Bay Area African American Women in Music: Jazz singer Tiffany Austin Shifts Career into High Gear



Singer Tiffany Austin was on cloud nine last Friday.


National Public Radio had just broadcast a rave review by critic Kevin Whitehead on its popular “Fresh Air” program of her debut CD, “Nothing but Soul,” which Austin released independently in June.


Whitehead characterized the album as “a convincing calling card,” adding, “She’s got that flexible voice, excellent pitch and rhythm, and she can weave her own line around a melody and still let you hear the original behind it.”


Austin graduated from UC Berkeley’s Boalt School of Law in 2012 but didn’t take the bar exam, having instead decided to pursue a full-time career as a jazz singer.

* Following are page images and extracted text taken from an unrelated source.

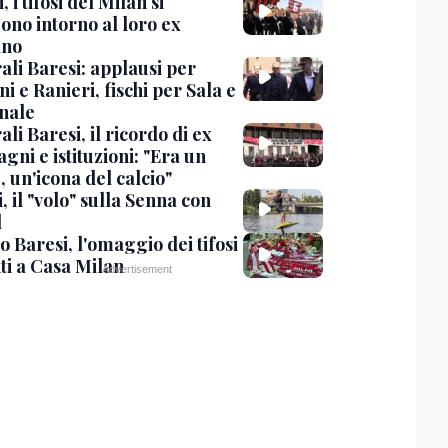
, i tifosi del Milan si
ono intorno al loro ex
ano
ali Baresi: applausi per
i e Ranieri, fischi per Sala e
nale
li Baresi, il ricordo di ex
ni e istituzioni: "Era un
 un'icona del calcio"
, il "volo" sulla Senna con
l
 Baresi, l'omaggio dei tifosi
ti a Casa Milan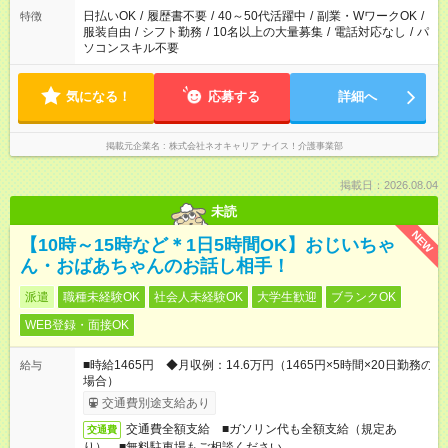
ください。
日払いOK
/
履歴書不要
/
40～50代活躍中
/
副業・WワークOK
/
特徴
服装自由
/
シフト勤務
/
10名以上の大量募集
/
電話対応なし
/
パ
ソコンスキル不要
気になる！
応募する
詳細へ
掲載元企業名
株式会社ネオキャリア ナイス！介護事業部
掲載日：2026.08.04
未読
NEW
【10時～15時など＊1日5時間OK】おじいちゃ
ん・おばあちゃんのお話し相手！
派遣
職種未経験OK
社会人未経験OK
大学生歓迎
ブランクOK
WEB登録・面接OK
■時給1465円 ◆月収例：14.6万円（1465円×5時間×20日勤務の
給与
場合）
交通費別途支給あり
交通費全額支給 ■ガソリン代も全額支給（規定あ
交通費
り） ■無料駐車場もご相談ください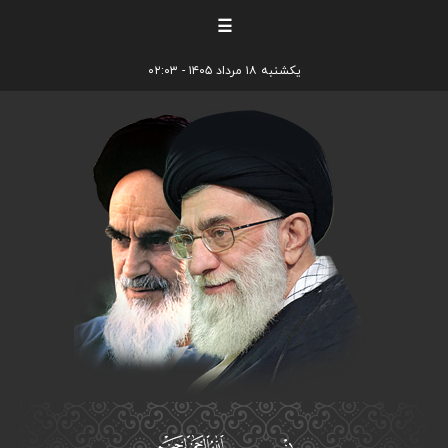
☰
یکشنبه ۱۸ مرداد ۱۴۰۵ - ۰۲:۰۳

She has performed over the years in her native Los Angeles, London, Tokyo, and in the Bay Area at the SFJAZZ Center, Yoshi’s, the Red Polly Art House, the Sound Room and Café Stritch. Last year, Austin performed at Jazz at Lincoln Center in New York City with choreographer Nicole Klaymoon’s Embodiment Project.


She recently appeared at New York’s Whynot Jazz Room for two nights backed by drummer Tommy Campbell’s trio, followed by one afternoon as a member of Campbell’s Vocal-Eyes group at the prestigious Blue Note.

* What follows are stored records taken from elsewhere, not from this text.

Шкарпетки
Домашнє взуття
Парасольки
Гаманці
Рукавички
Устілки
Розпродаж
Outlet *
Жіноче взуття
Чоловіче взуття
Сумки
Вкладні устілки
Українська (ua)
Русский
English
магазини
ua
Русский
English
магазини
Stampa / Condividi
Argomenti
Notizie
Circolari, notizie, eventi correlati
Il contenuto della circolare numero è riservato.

The singer and Campbell first connected a decade ago while both were living in Tokyo.


“I met him on a gig,” she recalled at her Berkeley apartment. “I scatted. It was my first time ever improvising on stage, and it was terrible. Everybody knew, and he walked up to me and said, ‘You want some improvisation lessons?’ I said, ‘Yes, please.’”


Austin performs locally with her own group and with bands led by saxophonist Howard Wiley and bassist Marcus Shelby. Since receiving her artist’s residency last year at the Red Polly Art House in San Francisco, she has been developing a Creole music project.


The project was inspired by memories of her grandmother, who spoke Creole French, and recordings from the 1920s and ‘30s by Louisiana Creole accordionist Amede Ardoin, whose innovative style had a profound impact on the growth of both Cajun and zydeco musical styles.


“I was really interested in the Harlem Renaissance,” Austin explained. “A lot of people focus on Harlem, but I wanted to know what was happening all over Black America. I started looking for what was happening in Louisiana at the time – New Orleans versus rural – and that’s how I came upon Amede Ardoin.”


“His story was so compelling, and when I listened to the music, it didn’t resemble anything I’d heard before,” she said. “I couldn’t believe that such an influential artist’s name wasn’t more prevalent in musical circles.”


Austin will perform a set of jazz and Creole music on Friday, Oct. 2 at 6:30 p.m. at the Presidio Officers’ Club, 50 Moraga Ave. in San Francisco, as part of a free concert sponsored by the San Francisco Friends of Chamber Music.